DEV Community

Pedro Soares
Pedro Soares

Posted on

Implementing Linked Lists in Python

Generally, when studying data structures, we usually start with two types of common data structures: contiguous and linked. Each of them comes with its drawbacks, so it’s crucial to understand what is your problem before going deeper into the data structures.

The objective of this article is to help shine a light on how those structures are implemented in Python, what kind of drawbacks, advantages, and even how you would implement some of them by yourself. Even though they all have implementations from Python’s standard library, getting to know how they work, might help you understand when and how to maximize its usage.

Python’s List a Contiguous Data Structure

Contiguously allocated structures are composed of single slabs of memory, some examples are Python’s lists, matrices, heaps, and hash tables.

contiguous

Advantages

  • Memory locality: physical continuity in memory can make use of highly optimized cache mechanisms
  • O(1) complexity to access given the index
  • Efficient random access to items in arrays

Disadvantages

  • Removing from the beginning is too costly due to resize
  • Space efficiency: Python always allocates a larger size than the elements it has, to avoid calling realloc each time a new element is appended to the list

Usages

  • Stacks (LIFO), good fit since we will always be inserting and removing the last element at a constant time
  • Heaps, since each element is a node and the children can be accessed with a defined relationship. For example, in binary heaps the index of left_child is always given by 2 * parent_index + 1 and right_child as 2*parent_index + 2
  • Hash Tables, since an array-like list can be used to store the keys after computing the hash
  • Depth-First Search (DFS) Algorithm, generally, implementing a DFS involves using a stack to store the nodes visited

Implementation in Python Standard Library:

Linked Lists in Python

A linked list is a type of linked data structure, which are structures composed of different chunks of memory that are linked by pointers. Some examples are trees, graphs (adjacency list), and linked lists.

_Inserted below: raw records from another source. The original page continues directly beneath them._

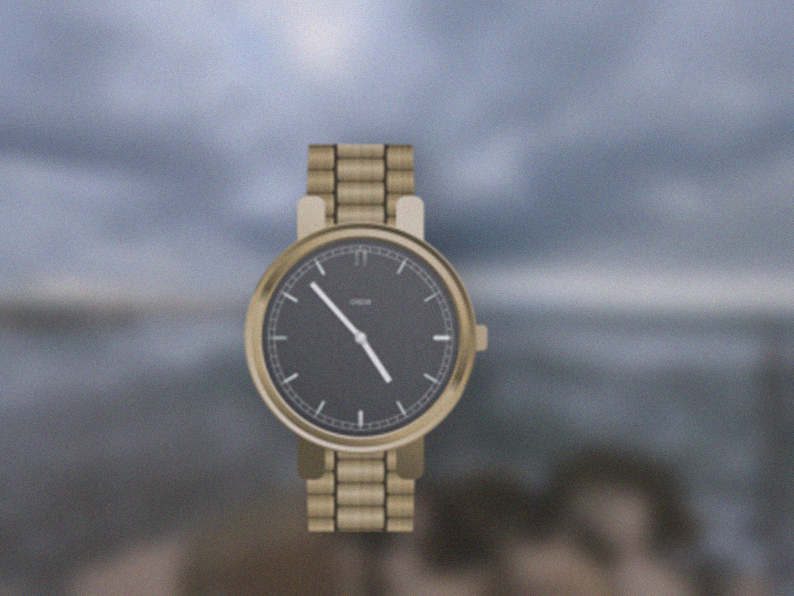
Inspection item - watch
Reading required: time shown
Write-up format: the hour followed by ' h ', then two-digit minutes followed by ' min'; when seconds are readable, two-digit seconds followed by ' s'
4 h 53 min
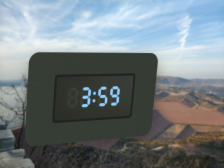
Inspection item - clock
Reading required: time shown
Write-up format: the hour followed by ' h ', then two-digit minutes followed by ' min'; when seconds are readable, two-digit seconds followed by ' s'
3 h 59 min
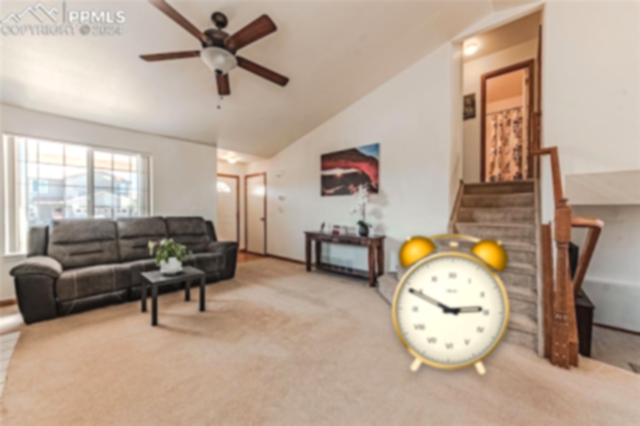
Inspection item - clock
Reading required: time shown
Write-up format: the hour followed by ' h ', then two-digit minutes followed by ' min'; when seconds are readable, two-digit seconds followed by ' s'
2 h 49 min
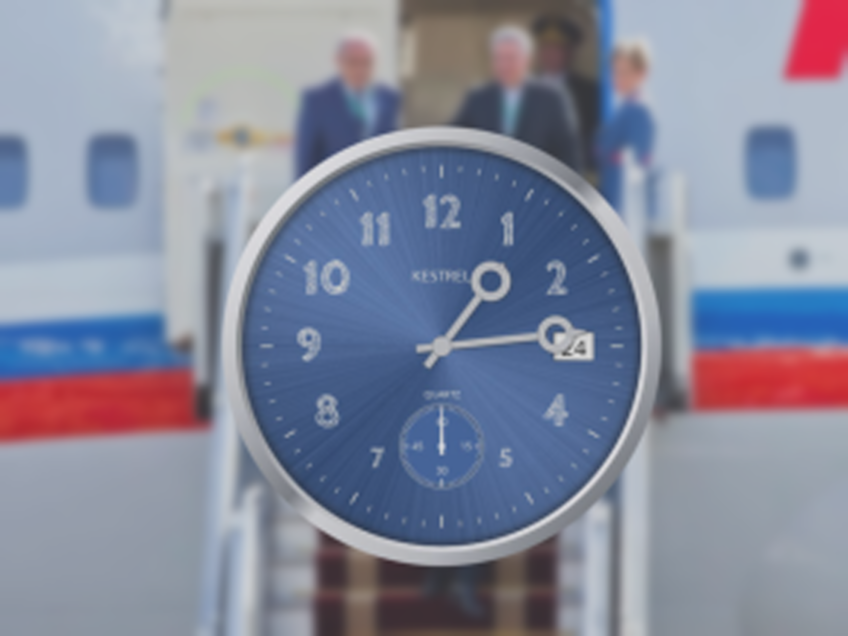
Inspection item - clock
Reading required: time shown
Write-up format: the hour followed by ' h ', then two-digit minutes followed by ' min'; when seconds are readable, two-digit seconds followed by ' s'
1 h 14 min
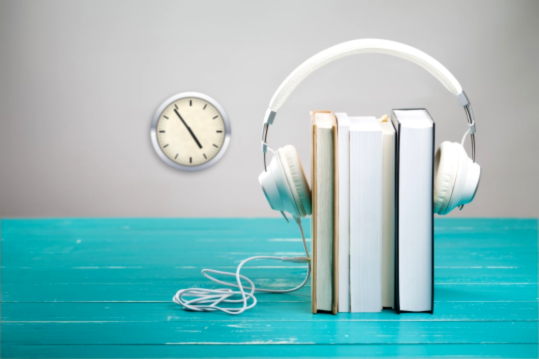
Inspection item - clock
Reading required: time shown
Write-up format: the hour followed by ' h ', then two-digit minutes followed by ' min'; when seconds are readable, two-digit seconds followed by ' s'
4 h 54 min
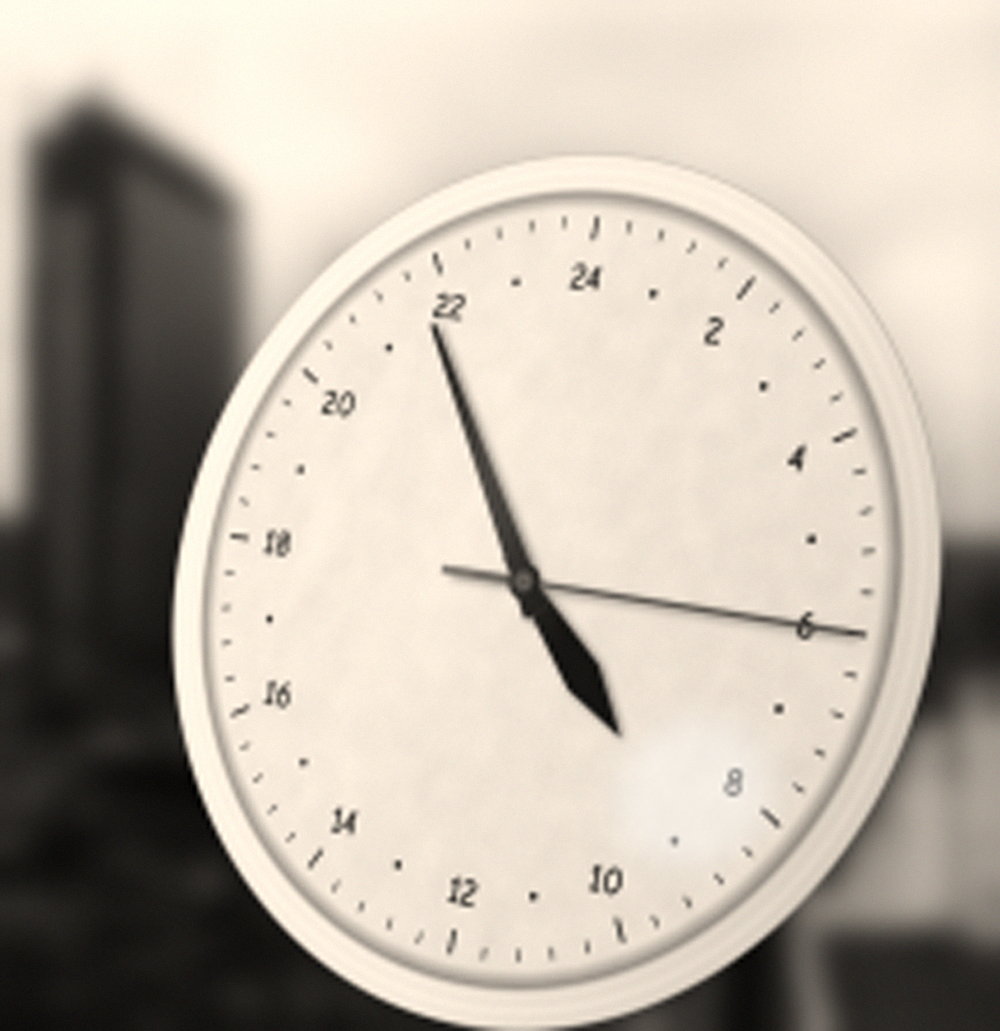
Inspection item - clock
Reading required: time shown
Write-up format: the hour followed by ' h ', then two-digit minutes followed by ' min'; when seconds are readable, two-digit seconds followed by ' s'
8 h 54 min 15 s
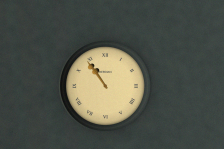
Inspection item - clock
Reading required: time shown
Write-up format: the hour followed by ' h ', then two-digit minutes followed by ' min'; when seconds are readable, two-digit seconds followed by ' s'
10 h 54 min
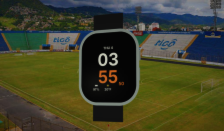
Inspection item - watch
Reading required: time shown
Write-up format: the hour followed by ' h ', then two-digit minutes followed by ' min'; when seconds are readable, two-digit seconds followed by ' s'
3 h 55 min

linked lists visualization

Linked data structures have basic operations such as search, insert, and deletion. Also, they share some common properties:

  • Each element contains a data field, which can have any type
  • Each element contains a pointer to another node

Linked lists can be implemented as:

  • Singly-Linked List: each element points to one successor element, generally called next
  • Doubly-Linked List: each element points to one successor and one predecessor element
  • Circular Linked List: first element points to the last element and the last element points to the first

Advantages

  • O(1) to access the first element
  • Insertions put less pressure on memory since it involves only changing the address in memory that elements point to - avoiding resizing and shuffling
  • Deletion is more efficient than in lists since it does not involve reallocations and shuffles
  • Overflow on linked structures never occurs unless the memory is actually full
  • With large records, moving pointers is easier and faster than moving the items themselves

Disadvantages

  • O(n) at the worst case for accessing
  • O(n) at the worst case for insertion
  • Always O(n) for searching, whereas for lists we can use binary search if ordered, which has O(log n)

Usages

  • Queues (FIFO), good fit since we have constant time at removing the first element
  • Breadth-First Search (BFS) Algorithm, generally, implementing a BFS involves using a queue to store the nodes visited
  • Adjacency-List in Graphs, to store the connections of a vertice
  • Hash Table, may use linked lists to store the chains of items that hash to the same position in the hash table

Implementation in Python Standard Library:

Custom Implementation of a Singly Linked List

Below you will find an example of how to implement a custom singly linked list in Python, this code helped me prepare for coding interviews. Having a good understanding of how it works, makes it easier to derivate a Doubly-Linked or Circular list implementation.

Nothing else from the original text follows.